Answer these questions from the passage on year-end app lists below:
1. What point in the year does the passage say it is right around now?
2. Which two companies does it name as having released their top apps of 2018?
3. Which year's best apps does the writer try to project?

* EXERCISE PASSAGE *
=-=-=

Right around now, in mid-December, we’re beginning to see all sorts of reflections on the year in tech. It’s always a fun time, with sites ranging from independent blogs to major publications outlining some of the biggest events, releases, gadgets, and programs of the year. And all of this always comes with at least a few meaningful looks back at the best apps. Apple recently released its top apps of 2018, Google unveiled the same, and there will probably be similar lists coming out just about every day from now until, and even into, early January.
Rather than offer up another in this deep list of app reflection pieces, I wanted to look ahead and wonder what apps we’ll be talking about a year from now. What can we project, in other words, to be the best apps of 2019 that will populate all of these lists next December? There’s inherent uncertainty in asking this question, but I took a few stabs at it.

=-=-=

* EXTRACTED RECORDS *
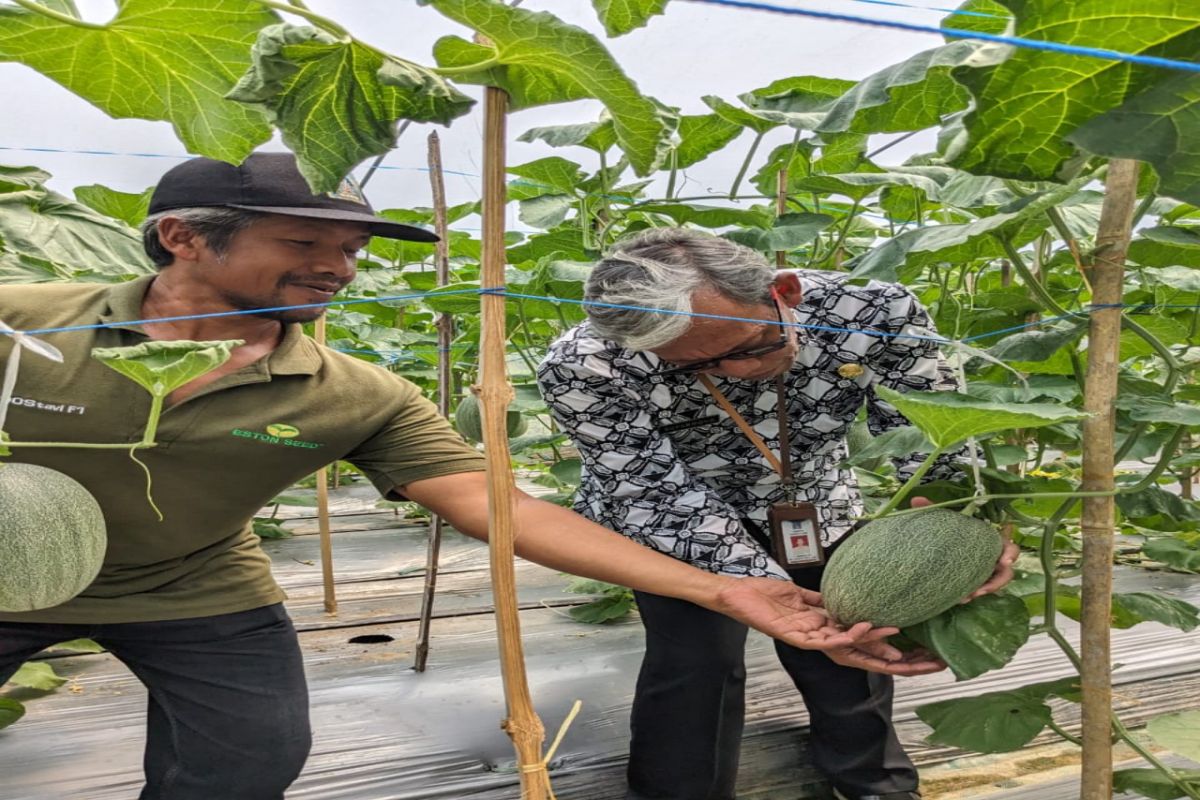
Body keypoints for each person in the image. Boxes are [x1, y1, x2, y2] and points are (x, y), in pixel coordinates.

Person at [0, 153, 923, 800]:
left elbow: (495, 503)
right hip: (7, 578)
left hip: (190, 589)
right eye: (304, 244)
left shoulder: (350, 395)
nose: (339, 268)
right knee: (693, 676)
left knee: (246, 765)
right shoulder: (21, 323)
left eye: (354, 251)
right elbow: (646, 486)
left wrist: (727, 591)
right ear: (183, 237)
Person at [537, 228, 1019, 800]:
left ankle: (873, 784)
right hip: (668, 518)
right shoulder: (583, 365)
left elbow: (931, 429)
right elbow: (651, 492)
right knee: (695, 662)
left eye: (748, 348)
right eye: (697, 367)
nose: (735, 372)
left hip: (815, 501)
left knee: (855, 634)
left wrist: (966, 531)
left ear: (784, 292)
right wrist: (760, 589)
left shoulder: (872, 309)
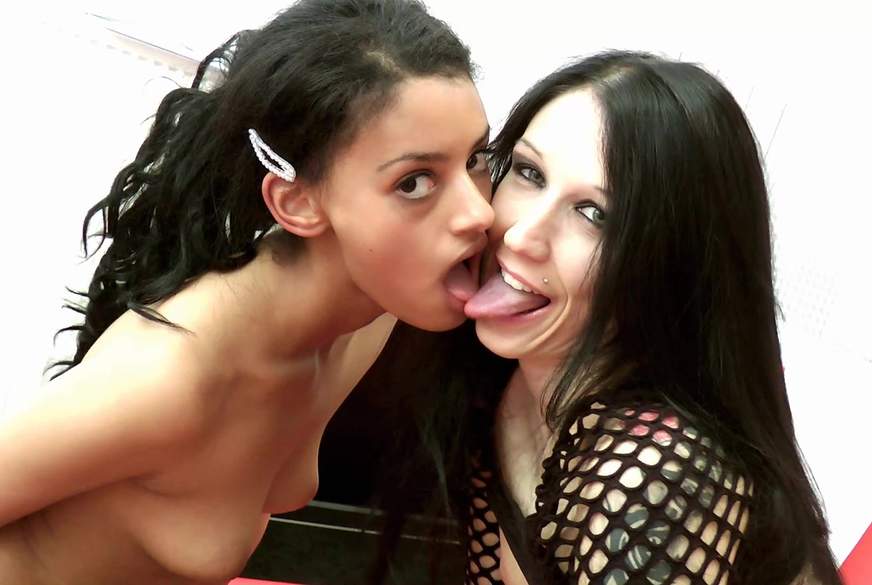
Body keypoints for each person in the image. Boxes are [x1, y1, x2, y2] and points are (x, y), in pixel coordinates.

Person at [0, 1, 493, 583]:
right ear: (296, 203)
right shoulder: (164, 380)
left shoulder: (372, 312)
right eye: (415, 183)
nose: (479, 212)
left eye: (477, 159)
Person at [455, 51, 842, 584]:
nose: (521, 234)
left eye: (593, 214)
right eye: (529, 172)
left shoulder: (652, 475)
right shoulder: (487, 368)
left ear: (668, 265)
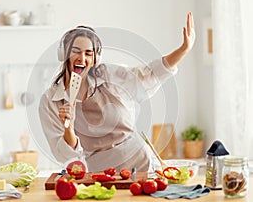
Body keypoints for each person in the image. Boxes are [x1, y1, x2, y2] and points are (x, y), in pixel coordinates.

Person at [39, 12, 195, 172]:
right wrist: (69, 129)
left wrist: (183, 50)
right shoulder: (50, 101)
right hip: (97, 175)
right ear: (63, 54)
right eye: (76, 51)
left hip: (139, 165)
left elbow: (150, 74)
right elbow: (64, 156)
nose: (82, 58)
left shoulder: (110, 75)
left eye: (88, 53)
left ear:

=-=-=

* WRITTEN ANSWER *
1. Mid-December
2. Apple and Google
3. 2019